*** Opening Data provided ***
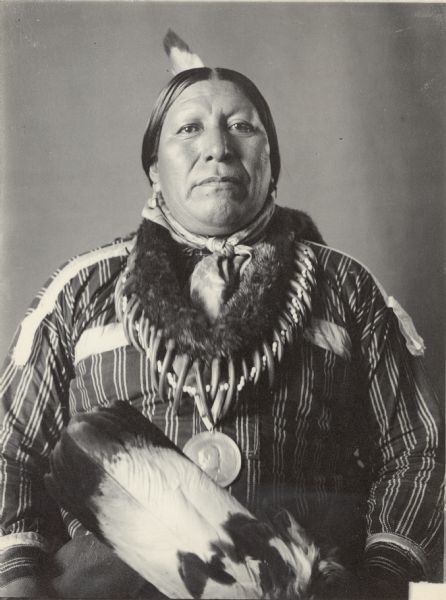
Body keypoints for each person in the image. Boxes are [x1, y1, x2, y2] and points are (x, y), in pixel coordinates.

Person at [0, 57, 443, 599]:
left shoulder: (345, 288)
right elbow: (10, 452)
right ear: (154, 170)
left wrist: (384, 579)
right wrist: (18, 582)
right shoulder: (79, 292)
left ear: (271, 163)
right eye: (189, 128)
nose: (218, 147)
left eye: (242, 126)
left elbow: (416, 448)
*** Closing Data provided ***
*** Opening Data provided ***
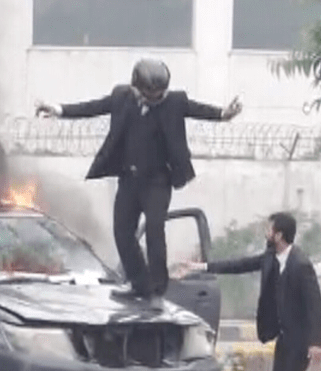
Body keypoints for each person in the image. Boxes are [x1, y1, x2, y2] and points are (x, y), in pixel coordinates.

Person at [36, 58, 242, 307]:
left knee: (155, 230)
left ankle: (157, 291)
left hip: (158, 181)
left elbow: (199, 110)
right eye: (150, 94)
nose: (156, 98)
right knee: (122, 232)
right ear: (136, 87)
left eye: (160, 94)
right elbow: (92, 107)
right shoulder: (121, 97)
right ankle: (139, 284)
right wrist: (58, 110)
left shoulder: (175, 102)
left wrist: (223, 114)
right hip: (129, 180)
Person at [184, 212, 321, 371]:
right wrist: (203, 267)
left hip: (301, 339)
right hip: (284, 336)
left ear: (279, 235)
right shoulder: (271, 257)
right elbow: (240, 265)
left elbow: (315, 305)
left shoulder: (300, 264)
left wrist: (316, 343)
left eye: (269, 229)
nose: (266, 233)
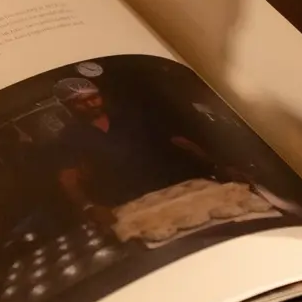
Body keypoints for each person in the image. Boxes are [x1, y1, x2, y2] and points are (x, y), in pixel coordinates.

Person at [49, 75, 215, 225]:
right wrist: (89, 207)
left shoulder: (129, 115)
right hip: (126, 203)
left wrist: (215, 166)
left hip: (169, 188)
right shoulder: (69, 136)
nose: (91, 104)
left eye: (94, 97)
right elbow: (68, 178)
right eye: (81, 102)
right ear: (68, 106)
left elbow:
*** Closing Data provided ***
Work to complete
From the data above, output only the lines between the line containing "left ankle: (157, 291)" and the line containing "right wrist: (203, 267)", inclusive, exactly as written.

Solution
left ankle: (157, 291)
left hip: (158, 181)
left elbow: (199, 110)
right eye: (150, 94)
nose: (156, 98)
right knee: (122, 232)
right ear: (136, 87)
left eye: (160, 94)
right elbow: (92, 107)
right shoulder: (121, 97)
right ankle: (139, 284)
right wrist: (58, 110)
left shoulder: (175, 102)
left wrist: (223, 114)
right hip: (129, 180)
Person at [184, 212, 321, 371]:
right wrist: (203, 267)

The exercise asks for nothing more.